Guter Rat
- Editor-in-chief: Robert Schneider
- Categories: Business magazine; Consumer magazine;
- Frequency: Monthly
- Circulation: 193,784 (Q4, 2014)
- Publisher: Super Illu Verlag
- Founded: 1945
- First issue: 1 November 1945; 80 years ago
- Company: Hubert Burda Media
- Country: German Democratic Republic; Germany;
- Based in: Berlin
- Language: German
- Website: www.guter-rat.de
- ISSN: 0017-582X
- OCLC: 724615930

= Guter Rat =

German consumer magazine

Guter Rat (Good Advice) is a monthly business and consumer magazine published first in the German Democratic Republic (GDR). The magazine is one of three East German magazines which have survived German reunification, including Eulenspiegel and das Magazin.

==History and profile==
Guter Rat was first published in the German Democratic Republic. The first issue appeared in Leipzig in November 1945. The magazine was owned by Otto Beyer Verlag and was published by the company on a quarterly basis during this period.

Following reunification Guter Rat began to be published monthly by the Gong Verlag. Then its publisher became the Super Illu, and the magazine also became part of the Hubert Burda Media in December 2000. It has its headquarters in Berlin.

==Content and editors==
Guter Rat was a socialist consumer magazine when it was published in the GDR. During this period the magazine provided its readers with financial advice that was not related to their needs, but what the editors felt was significant. For instance, the magazine reinforced the use of plastic goods in line with the policies of the state. In June 2010 the magazine was redesigned to expand its coverage.

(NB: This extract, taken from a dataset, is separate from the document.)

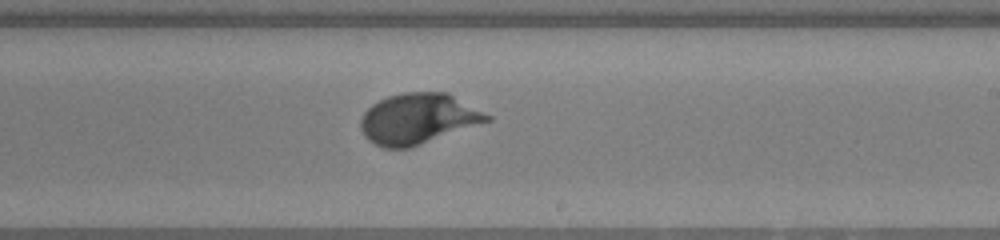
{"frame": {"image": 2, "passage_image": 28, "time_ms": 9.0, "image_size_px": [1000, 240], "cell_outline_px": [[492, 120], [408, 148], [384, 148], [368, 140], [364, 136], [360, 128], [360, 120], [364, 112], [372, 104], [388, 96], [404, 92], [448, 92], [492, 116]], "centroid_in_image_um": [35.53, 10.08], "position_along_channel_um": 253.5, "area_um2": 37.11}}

Werner Zedler served as the editor-in-chief of Guter Rat who was appointed to the post in 1998. As of 2015 Robert Schneider was the editor-in-chief of the monthly.

==Circulation==
In 2000 Guter Rat sold 230,000 copies. The magazine was the best-selling business magazine in Germany with a circulation of 264,000 copies in 2005. Its circulation was 266,000 copies in 2006. In 2010 the monthly sold 285,232 copies. During the fourth quarter of 2014 its circulation was 193,784 copies.